1365 Summer Those brigand companies that have decided to go begin moving to a rendezvous in Lorraine. Their reputation is such however that they are met with resistance by the citizens of Strasbourg, who refuse to let them cross the Rhine bridge. The Emperor is forced by his citizens to block them with his army, and the companies return to France after having been gone for only a month.
1365 27 July Engurrand de Coucy and Isabella Plantagenet are married at Windsor.
1365 August Bertrand du Guesclin contracts to lead the Companies out of France, in recognition of the debt he owes King Charles V. He pledges his county of Longueville as surety for the completion of the task.
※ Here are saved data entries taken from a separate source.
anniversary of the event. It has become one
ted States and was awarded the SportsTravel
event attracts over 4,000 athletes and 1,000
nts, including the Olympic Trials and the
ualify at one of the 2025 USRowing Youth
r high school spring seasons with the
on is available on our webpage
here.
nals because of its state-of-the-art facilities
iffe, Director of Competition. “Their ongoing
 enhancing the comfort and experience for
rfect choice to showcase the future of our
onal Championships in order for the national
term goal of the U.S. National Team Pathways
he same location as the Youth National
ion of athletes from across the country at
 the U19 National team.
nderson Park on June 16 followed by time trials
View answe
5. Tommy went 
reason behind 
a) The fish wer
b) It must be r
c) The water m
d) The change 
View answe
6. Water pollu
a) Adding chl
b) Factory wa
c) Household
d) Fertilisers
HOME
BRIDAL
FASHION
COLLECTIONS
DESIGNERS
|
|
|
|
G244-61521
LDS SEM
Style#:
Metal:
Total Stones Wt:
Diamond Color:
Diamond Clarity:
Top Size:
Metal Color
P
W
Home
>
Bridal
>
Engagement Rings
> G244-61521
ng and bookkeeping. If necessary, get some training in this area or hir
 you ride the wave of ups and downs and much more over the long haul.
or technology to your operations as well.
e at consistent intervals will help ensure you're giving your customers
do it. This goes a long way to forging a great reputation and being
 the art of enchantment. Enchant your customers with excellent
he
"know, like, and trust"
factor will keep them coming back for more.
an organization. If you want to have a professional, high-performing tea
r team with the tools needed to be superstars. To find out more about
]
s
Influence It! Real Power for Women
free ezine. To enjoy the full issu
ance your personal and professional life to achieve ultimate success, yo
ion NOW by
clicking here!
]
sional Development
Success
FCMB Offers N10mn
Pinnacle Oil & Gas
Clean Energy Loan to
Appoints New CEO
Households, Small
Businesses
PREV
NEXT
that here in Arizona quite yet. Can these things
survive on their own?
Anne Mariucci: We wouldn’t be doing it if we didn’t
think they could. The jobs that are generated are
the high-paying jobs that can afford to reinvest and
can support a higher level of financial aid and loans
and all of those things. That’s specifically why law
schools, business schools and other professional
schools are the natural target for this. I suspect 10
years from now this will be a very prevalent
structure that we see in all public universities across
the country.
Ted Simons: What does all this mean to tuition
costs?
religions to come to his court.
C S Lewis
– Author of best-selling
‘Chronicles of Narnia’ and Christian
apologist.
1365 September The Companies, under the leadership of Bertrand du Guesclin,begin moving through the Rhône valley, towards what is being billed as a crusade against the Moors of Grenada. Pedro IV of Castile pledges ships for the enterprise, and conquests are to be carried out by Bertrand du Guesclin, who is to have the whole of the Kingdom of Granada, and Hugh Caveley, who is to have all the overseas conquests.
1365 30 October Pope Urban V, remaining firm in the face of Edward III's repeated requests for a dispensation, orders the archbishops of Rheims and Canterbury to forbid the marriage of Edmund Langley and Marguerite de Male.
1365 29 November Bertrand du Guesclin and the Companies pass through Montpellier.
1365   Bertrand du Guesclin and Marshal d'Audrehem, having charmingly extorted 200,000 francs and a blessing and absolution for all the 'crusaders' from the Pope, takes the brigand Companies and marches for Aragon.
1365 Christmastide Bertrand du Guesclin, Marshal d'Audrehem, Louis de Châlon (the Green Knight), Hugh Calveley and the principal captains of the 'crusade' arrive in Barcelona, and are lavishly entertained by King Pedro IV of Aragon.